Tory prime minister David Cameron says the government’s austerity budget will “change our way of life”. It won’t change the life of a millionaire like him in the slightest, of course, but for millions of workers it means a swathe of attacks.
As the Tories push through cuts in every aspect of the public services, the bosses are determined that we should pay for the crisis.
They fully expect to face resistance. That’s why the bosses’ organisation, the CBI, pushed to further restrict the right to strike last week.
It wants to raise the level of support required for walk-outs and is proposing that at least 40 percent of a workforce must vote for a strike in a ballot.
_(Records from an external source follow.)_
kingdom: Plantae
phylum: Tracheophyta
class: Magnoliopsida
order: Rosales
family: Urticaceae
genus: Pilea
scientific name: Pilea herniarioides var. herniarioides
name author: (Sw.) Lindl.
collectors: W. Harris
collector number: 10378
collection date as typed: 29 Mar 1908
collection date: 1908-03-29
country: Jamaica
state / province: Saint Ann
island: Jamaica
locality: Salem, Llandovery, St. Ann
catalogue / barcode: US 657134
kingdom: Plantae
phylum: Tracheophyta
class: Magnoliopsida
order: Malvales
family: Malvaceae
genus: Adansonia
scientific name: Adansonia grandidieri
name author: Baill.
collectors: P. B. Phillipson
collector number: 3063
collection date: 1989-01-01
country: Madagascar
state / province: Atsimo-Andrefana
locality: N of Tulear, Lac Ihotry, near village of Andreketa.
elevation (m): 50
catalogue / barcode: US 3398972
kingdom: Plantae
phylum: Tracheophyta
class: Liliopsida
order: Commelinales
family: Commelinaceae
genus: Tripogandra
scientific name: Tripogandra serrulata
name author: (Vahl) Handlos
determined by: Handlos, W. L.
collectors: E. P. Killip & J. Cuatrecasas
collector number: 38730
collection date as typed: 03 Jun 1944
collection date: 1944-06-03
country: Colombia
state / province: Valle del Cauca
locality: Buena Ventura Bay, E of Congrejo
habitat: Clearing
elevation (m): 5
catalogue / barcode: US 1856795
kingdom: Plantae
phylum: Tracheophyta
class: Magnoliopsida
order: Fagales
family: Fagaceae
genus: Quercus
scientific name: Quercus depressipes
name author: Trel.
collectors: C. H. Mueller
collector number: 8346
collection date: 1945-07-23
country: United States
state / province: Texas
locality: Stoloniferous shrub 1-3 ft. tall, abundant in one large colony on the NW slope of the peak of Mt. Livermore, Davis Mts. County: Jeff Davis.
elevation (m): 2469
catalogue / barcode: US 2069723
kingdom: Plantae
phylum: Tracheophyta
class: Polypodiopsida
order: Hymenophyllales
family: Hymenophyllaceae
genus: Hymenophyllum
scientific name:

It also called for the consultation period for redundancies to be cut from 90 days to 30 days to “reduce uncertainty to staff” and help employers “reshape their workforces swiftly”.
John Cridland, the deputy director general of the CBI, said, “Strikes cause misery. They prevent ordinary people going about their daily lives. Strikes also… undermine our efforts to help rebuild the economy.”
In fact the real misery will be caused by the attacks on ordinary people in the name of the “national interest”. The best way to alleviate that misery is to strike back.
Mark Serwotka, general secretary of the PCS union, has rightly argued that we need “the widest possible opposition to this government’s programme of despair”.
Dave Prentis, the Unison union general secretary, has also promised that the government “won’t know what hit them” and said unions will be “fierce defenders of our members and the services they deliver”.
This is all for the good. Where union leaders give a lead we should enthusiastically build on it. But in recent months too many of them have seemed paralysed by the crisis.
Where they do not organise, we have to mobilise ourselves locally, in workplaces and communities.
Anger can be turned into action to stop the Tories’ attacks – if it is channelled into a real fight. Every service and job can be defended.
Every single cut must be resisted. Local fights can come together to create a national response.
Resistance can coalesce around a group of workers who take action.
That means organising networks of rank and file workers to put pressure on union officials and organise support from other workers.
The fights to come cannot just be about a narrow defence of jobs.
It is essential that workers unite with the working class people who use the services they provide.
The Right to Work protests on budget day showed the potential for unity with students, unemployed workers and pensioners.
A summer of resistance can save some essential services and put manners on the government.
The campaigns and struggles can unite in a massive protest at the Tory party conference on 3 October in Birmingham.